Mehsud's death "is a signal achievement for the covert CIA programme at a time when drones themselves have come under criticism from human rights groups and other critics in Pakistan and the United States over the issue of civilian casualties," the influential New York Times said in a report from London.
The Washington Post agreed that if confirmed it "would be a victory for US officials who have spent years hunting down a leader implicated in a 2009 attack that killed seven Americans at a CIA outpost in eastern Afghanistan."
But it suggested that while the event "could cripple the group" it may "undermine an effort by Pakistan's government to engage militants in peace talks" and "add to strains between the United States and Pakistan."
The "elimination" of Mehsud "by a drone strike in Pakistan today is a significant step forward in the fight against global terrorism," said Lisa Curtis, Senior Research Fellow at The Heritage Foundation.
"The TTP has been responsible for the deaths of thousands of Pakistanis in terrorist attacks throughout the country since the group was formed in 2007," she noted.
"Mehsud was also involved in the 2009 attack on the CIA base in Khost, Afghanistan, having appeared in a video filmed before the attack with the Jordanian suicide bomber."
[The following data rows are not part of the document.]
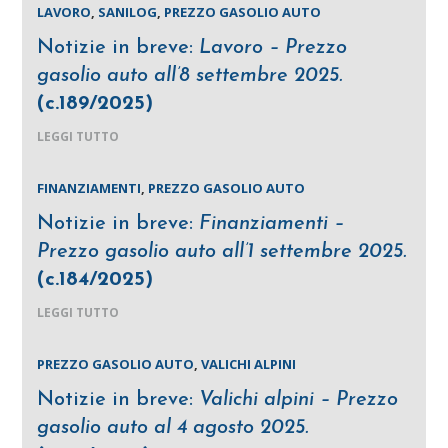
LAVORO
,
SANILOG
,
PREZZO GASOLIO AUTO
Notizie in breve:
Lavoro – Prezzo
gasolio auto all’8 settembre 2025.
(c.189/2025)
LEGGI TUTTO
FINANZIAMENTI
,
PREZZO GASOLIO AUTO
Notizie in breve:
Finanziamenti –
Prezzo gasolio auto all’1 settembre 2025.
(c.184/2025)
LEGGI TUTTO
PREZZO GASOLIO AUTO
,
VALICHI ALPINI
Notizie in breve:
Valichi alpini – Prezzo
gasolio auto al 4 agosto 2025.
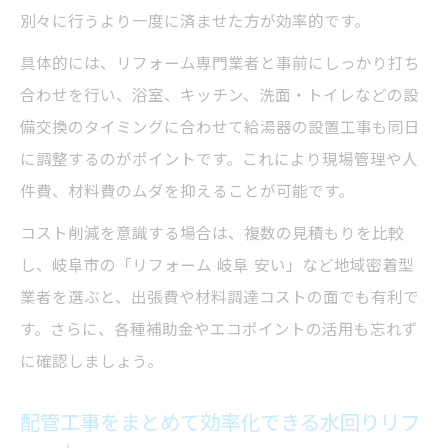
別々に行うより一度に済ませた方が効率的です。
具体的には、リフォーム専門業者と事前にしっかり打ち
合わせを行い、浴室、キッチン、洗面・トイレなどの設
備交換のタイミングに合わせて給湯器の設置工事も同日
に調整するのがポイントです。これにより現場管理や人
件費、材料費のムダを抑えることが可能です。
コスト削減を意識する場合は、複数の見積もりを比較
し、岐阜市の「リフォーム 岐阜 安い」など地域密着型
業者を選ぶと、出張費や材料調達コストの面でも有利で
す。さらに、各種補助金やエコポイントの活用も忘れず
に確認しましょう。
配管工事をまとめて効率化できる水回りリフ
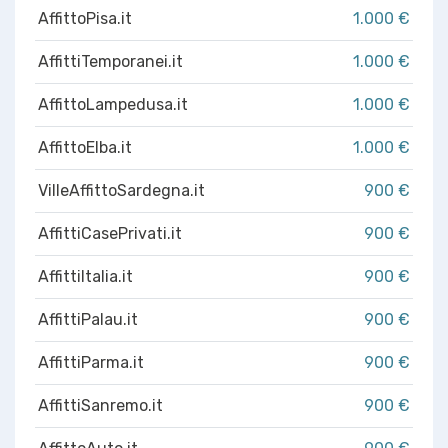
AffittoPisa.it
1.000 €
AffittiTemporanei.it
1.000 €
AffittoLampedusa.it
1.000 €
AffittoElba.it
1.000 €
VilleAffittoSardegna.it
900 €
AffittiCasePrivati.it
900 €
AffittiItalia.it
900 €
AffittiPalau.it
900 €
AffittiParma.it
900 €
AffittiSanremo.it
900 €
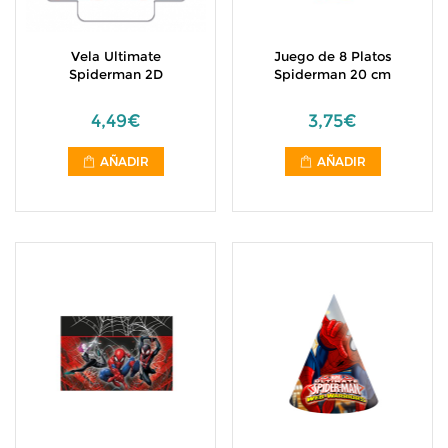
Vela Ultimate
Juego de 8 Platos
Spiderman 2D
Spiderman 20 cm
4,49€
3,75€
AÑADIR
AÑADIR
CNN, however, noted "This is not the first time Mehsud -- who took the reins of the Pakistani Taliban in 2009 -- has been reported killed after a drone strike. In February 2010, multiple sources said he had died after being hit in a drone strike in Pakistan a month earlier.
But reports that he was alive surfaced in April of that year, and in May 2010 he appeared in a video vowing attacks on major US cities.
Mehsud took over from Baitullah Mehsud, a fellow clan member, in 2009 after the latter was killed in a US drone strike.